Another group, Brockham Oil Watch, said:
“No further planning permissions should be granted for exploration, appraisal or production from hydrocarbon development sites until the current swarm of earthquakes has been fully investigated and a protocol developed to minimise the risk of significant environmental harm from hydrocarbon development activities.
“All existing hydrocarbon development planning applications should be placed on hold until this protocol has been developed to an acceptable level of detail.”
The Green Party MEP for south east England, Keith Taylor, said:
“The seismic activity in an area where unconventional fossil fuel drilling and testing is active is clearly extremely concerning. It is also unprecedented in the Weald in the last half a century.
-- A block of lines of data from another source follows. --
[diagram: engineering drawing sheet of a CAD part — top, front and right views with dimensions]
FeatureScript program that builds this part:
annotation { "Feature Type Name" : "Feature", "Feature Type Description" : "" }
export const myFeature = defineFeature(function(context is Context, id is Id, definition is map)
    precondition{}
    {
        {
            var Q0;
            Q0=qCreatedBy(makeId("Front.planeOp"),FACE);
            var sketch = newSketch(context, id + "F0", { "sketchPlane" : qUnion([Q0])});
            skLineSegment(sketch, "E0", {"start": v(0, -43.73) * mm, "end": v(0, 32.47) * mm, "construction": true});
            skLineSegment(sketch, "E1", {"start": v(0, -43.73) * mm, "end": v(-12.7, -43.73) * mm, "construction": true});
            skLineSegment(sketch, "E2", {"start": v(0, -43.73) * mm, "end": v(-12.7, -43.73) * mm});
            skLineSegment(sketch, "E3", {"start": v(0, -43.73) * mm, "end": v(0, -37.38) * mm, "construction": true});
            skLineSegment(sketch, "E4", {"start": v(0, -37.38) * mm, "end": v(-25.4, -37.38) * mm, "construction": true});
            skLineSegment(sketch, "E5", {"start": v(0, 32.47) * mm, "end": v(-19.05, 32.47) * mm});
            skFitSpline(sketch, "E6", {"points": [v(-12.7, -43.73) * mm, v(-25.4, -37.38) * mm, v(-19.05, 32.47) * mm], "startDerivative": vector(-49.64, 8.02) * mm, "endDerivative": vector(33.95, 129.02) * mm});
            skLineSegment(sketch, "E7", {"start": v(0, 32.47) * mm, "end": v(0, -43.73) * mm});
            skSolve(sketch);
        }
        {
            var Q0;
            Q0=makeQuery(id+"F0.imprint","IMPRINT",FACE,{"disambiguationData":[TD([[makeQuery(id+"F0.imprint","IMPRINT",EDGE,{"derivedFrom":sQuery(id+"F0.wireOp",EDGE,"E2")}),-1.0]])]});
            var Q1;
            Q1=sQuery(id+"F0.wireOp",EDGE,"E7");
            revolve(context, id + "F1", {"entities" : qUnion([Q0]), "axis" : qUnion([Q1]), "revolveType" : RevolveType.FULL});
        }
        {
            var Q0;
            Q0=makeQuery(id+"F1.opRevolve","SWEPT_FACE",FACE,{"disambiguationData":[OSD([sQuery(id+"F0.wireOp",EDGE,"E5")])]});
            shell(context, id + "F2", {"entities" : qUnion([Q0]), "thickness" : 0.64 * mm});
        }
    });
At the same time, the links between earthquakes and the unconventional onshore oil and gas drilling industry are well established.”
“I welcome the British Geological Survey’s efforts here to further monitor this activity and would add that it is only sensible to put a moratorium on any oil and gas activity in the geological region until the results of the investigation are clear. The case for employing the precautionary principle couldn’t be any clearer.”